Records to process:

BEGIN

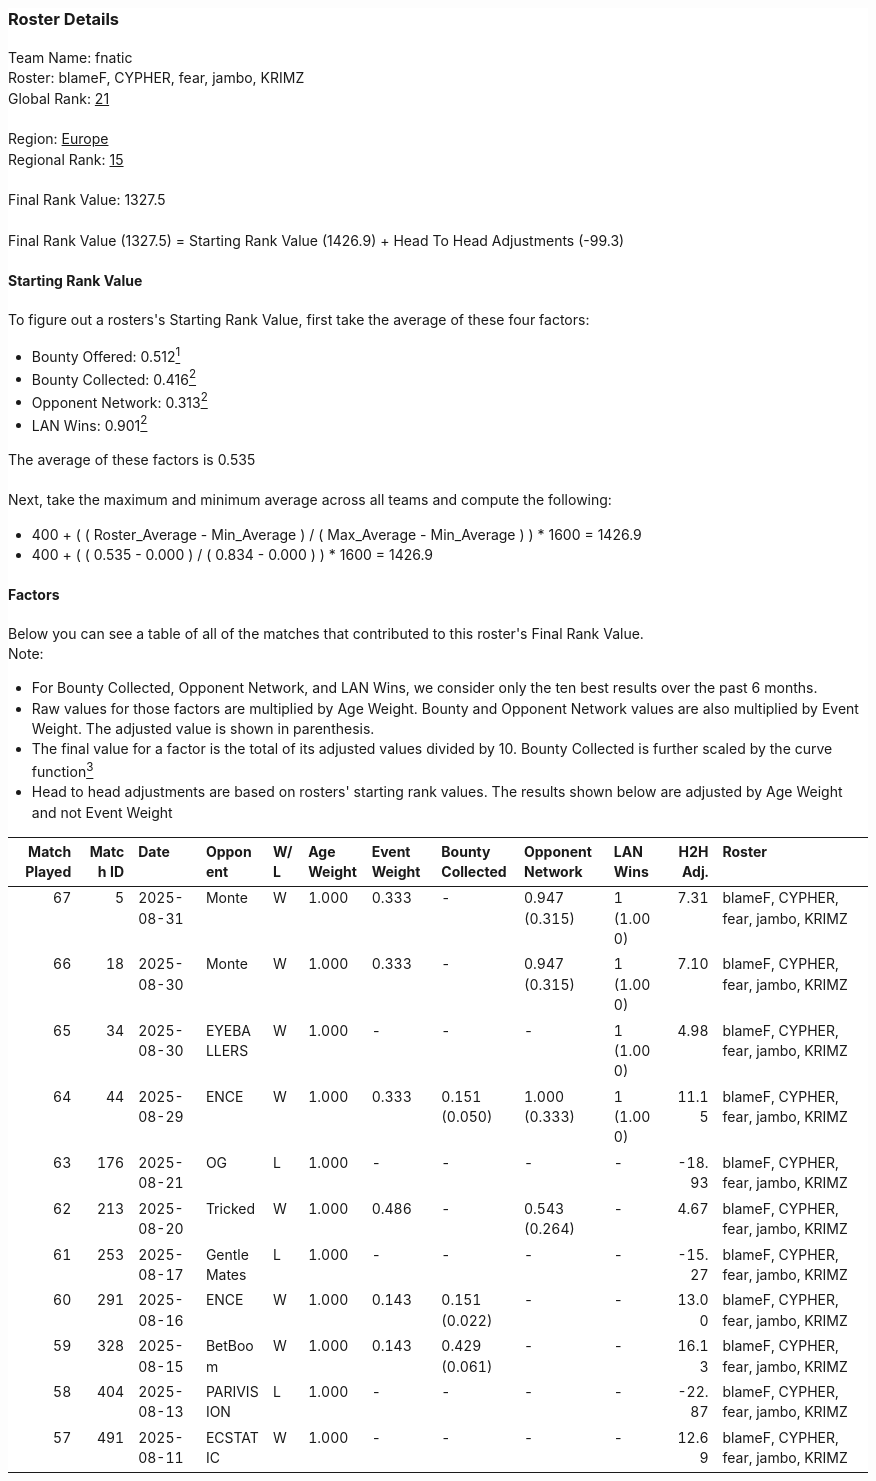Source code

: ### Roster Details<br />
Team Name: fnatic<br />
Roster: blameF, CYPHER, fear, jambo, KRIMZ<br />
Global Rank: [21](../../standings_global_2025_09_01.md)<br />
<br />
Region: [Europe]( ../../standings_europe_2025_09_01.md)<br />
Regional Rank: [15]( ../../standings_europe_2025_09_01.md)<br />
<br />
Final Rank Value:  1327.5<br />
<br />
Final Rank Value (1327.5) = Starting Rank Value (1426.9) + Head To Head Adjustments (-99.3)<br />

#### Starting Rank Value<br />
To figure out a rosters's Starting Rank Value, first take the average of these four factors:<br />
- Bounty Offered: 0.512[<sup>1</sup>](#table2)
- Bounty Collected: 0.416[<sup>2</sup>](#table1)
- Opponent Network: 0.313[<sup>2</sup>](#table1)
- LAN Wins: 0.901[<sup>2</sup>](#table1)

The average of these factors is 0.535<br />
<br />
Next, take the maximum and minimum average across all teams and compute the following:<br />
- 400 + ( ( Roster_Average - Min_Average ) / ( Max_Average - Min_Average ) ) * 1600 = 1426.9
- 400 + ( ( 0.535 - 0.000 ) / ( 0.834 - 0.000 ) ) * 1600 = 1426.9


#### Factors<br />
Below you can see a table of all of the matches that contributed to this roster's Final Rank Value.<br />
Note:<br />

- For Bounty Collected, Opponent Network, and LAN Wins, we consider only the ten best results over the past 6 months.
- Raw values for those factors are multiplied by Age Weight. Bounty and Opponent Network values are also multiplied by Event Weight. The adjusted value is shown in parenthesis.
- The final value for a factor is the total of its adjusted values divided by 10. Bounty Collected is further scaled by the curve function[<sup>3</sup>](#curveFunction)
- Head to head adjustments are based on rosters' starting rank values. The results shown below are adjusted by Age Weight and not Event Weight
<span id="table1"></span><br />


| Match Played | Match ID | Date       | Opponent          | W/L | Age Weight | Event Weight | Bounty Collected | Opponent Network | LAN Wins  | H2H Adj. | Roster                               |
| -: | -: | :- | :- | :- | :- | :- | :- | :- | :- | -: | :- |
|           67 |        5 | 2025-08-31 | Monte             | W   | 1.000      | 0.333        | -                | 0.947 (0.315)    | 1 (1.000) |     7.31 | blameF, CYPHER, fear, jambo, KRIMZ   |
|           66 |       18 | 2025-08-30 | Monte             | W   | 1.000      | 0.333        | -                | 0.947 (0.315)    | 1 (1.000) |     7.10 | blameF, CYPHER, fear, jambo, KRIMZ   |
|           65 |       34 | 2025-08-30 | EYEBALLERS        | W   | 1.000      | -            | -                | -                | 1 (1.000) |     4.98 | blameF, CYPHER, fear, jambo, KRIMZ   |
|           64 |       44 | 2025-08-29 | ENCE              | W   | 1.000      | 0.333        | 0.151 (0.050)    | 1.000 (0.333)    | 1 (1.000) |    11.15 | blameF, CYPHER, fear, jambo, KRIMZ   |
|           63 |      176 | 2025-08-21 | OG                | L   | 1.000      | -            | -                | -                | -         |   -18.93 | blameF, CYPHER, fear, jambo, KRIMZ   |
|           62 |      213 | 2025-08-20 | Tricked           | W   | 1.000      | 0.486        | -                | 0.543 (0.264)    | -         |     4.67 | blameF, CYPHER, fear, jambo, KRIMZ   |
|           61 |      253 | 2025-08-17 | Gentle Mates      | L   | 1.000      | -            | -                | -                | -         |   -15.27 | blameF, CYPHER, fear, jambo, KRIMZ   |
|           60 |      291 | 2025-08-16 | ENCE              | W   | 1.000      | 0.143        | 0.151 (0.022)    | -                | -         |    13.00 | blameF, CYPHER, fear, jambo, KRIMZ   |
|           59 |      328 | 2025-08-15 | BetBoom           | W   | 1.000      | 0.143        | 0.429 (0.061)    | -                | -         |    16.13 | blameF, CYPHER, fear, jambo, KRIMZ   |
|           58 |      404 | 2025-08-13 | PARIVISION        | L   | 1.000      | -            | -                | -                | -         |   -22.87 | blameF, CYPHER, fear, jambo, KRIMZ   |
|           57 |      491 | 2025-08-11 | ECSTATIC          | W   | 1.000      | -            | -                | -                | -         |    12.69 | blameF, CYPHER, fear, jambo, KRIMZ   |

END

Directions for this task: Without the pictures, repeat the listing above exactly.

Answer:
Source code

: ### Roster Details<br />
Team Name: fnatic<br />
Roster: blameF, CYPHER, fear, jambo, KRIMZ<br />
Global Rank: [21](../../standings_global_2025_09_01.md)<br />
<br />
Region: [Europe]( ../../standings_europe_2025_09_01.md)<br />
Regional Rank: [15]( ../../standings_europe_2025_09_01.md)<br />
<br />
Final Rank Value:  1327.5<br />
<br />
Final Rank Value (1327.5) = Starting Rank Value (1426.9) + Head To Head Adjustments (-99.3)<br />

#### Starting Rank Value<br />
To figure out a rosters's Starting Rank Value, first take the average of these four factors:<br />
- Bounty Offered: 0.512[<sup>1</sup>](#table2)
- Bounty Collected: 0.416[<sup>2</sup>](#table1)
- Opponent Network: 0.313[<sup>2</sup>](#table1)
- LAN Wins: 0.901[<sup>2</sup>](#table1)

The average of these factors is 0.535<br />
<br />
Next, take the maximum and minimum average across all teams and compute the following:<br />
- 400 + ( ( Roster_Average - Min_Average ) / ( Max_Average - Min_Average ) ) * 1600 = 1426.9
- 400 + ( ( 0.535 - 0.000 ) / ( 0.834 - 0.000 ) ) * 1600 = 1426.9


#### Factors<br />
Below you can see a table of all of the matches that contributed to this roster's Final Rank Value.<br />
Note:<br />

- For Bounty Collected, Opponent Network, and LAN Wins, we consider only the ten best results over the past 6 months.
- Raw values for those factors are multiplied by Age Weight. Bounty and Opponent Network values are also multiplied by Event Weight. The adjusted value is shown in parenthesis.
- The final value for a factor is the total of its adjusted values divided by 10. Bounty Collected is further scaled by the curve function[<sup>3</sup>](#curveFunction)
- Head to head adjustments are based on rosters' starting rank values. The results shown below are adjusted by Age Weight and not Event Weight
<span id="table1"></span><br />


| Match Played | Match ID | Date       | Opponent          | W/L | Age Weight | Event Weight | Bounty Collected | Opponent Network | LAN Wins  | H2H Adj. | Roster                               |
| -: | -: | :- | :- | :- | :- | :- | :- | :- | :- | -: | :- |
|           67 |        5 | 2025-08-31 | Monte             | W   | 1.000      | 0.333        | -                | 0.947 (0.315)    | 1 (1.000) |     7.31 | blameF, CYPHER, fear, jambo, KRIMZ   |
|           66 |       18 | 2025-08-30 | Monte             | W   | 1.000      | 0.333        | -                | 0.947 (0.315)    | 1 (1.000) |     7.10 | blameF, CYPHER, fear, jambo, KRIMZ   |
|           65 |       34 | 2025-08-30 | EYEBALLERS        | W   | 1.000      | -            | -                | -                | 1 (1.000) |     4.98 | blameF, CYPHER, fear, jambo, KRIMZ   |
|           64 |       44 | 2025-08-29 | ENCE              | W   | 1.000      | 0.333        | 0.151 (0.050)    | 1.000 (0.333)    | 1 (1.000) |    11.15 | blameF, CYPHER, fear, jambo, KRIMZ   |
|           63 |      176 | 2025-08-21 | OG                | L   | 1.000      | -            | -                | -                | -         |   -18.93 | blameF, CYPHER, fear, jambo, KRIMZ   |
|           62 |      213 | 2025-08-20 | Tricked           | W   | 1.000      | 0.486        | -                | 0.543 (0.264)    | -         |     4.67 | blameF, CYPHER, fear, jambo, KRIMZ   |
|           61 |      253 | 2025-08-17 | Gentle Mates      | L   | 1.000      | -            | -                | -                | -         |   -15.27 | blameF, CYPHER, fear, jambo, KRIMZ   |
|           60 |      291 | 2025-08-16 | ENCE              | W   | 1.000      | 0.143        | 0.151 (0.022)    | -                | -         |    13.00 | blameF, CYPHER, fear, jambo, KRIMZ   |
|           59 |      328 | 2025-08-15 | BetBoom           | W   | 1.000      | 0.143        | 0.429 (0.061)    | -                | -         |    16.13 | blameF, CYPHER, fear, jambo, KRIMZ   |
|           58 |      404 | 2025-08-13 | PARIVISION        | L   | 1.000      | -            | -                | -                | -         |   -22.87 | blameF, CYPHER, fear, jambo, KRIMZ   |
|           57 |      491 | 2025-08-11 | ECSTATIC          | W   | 1.000      | -            | -                | -                | -         |    12.69 | blameF, CYPHER, fear, jambo, KRIMZ   |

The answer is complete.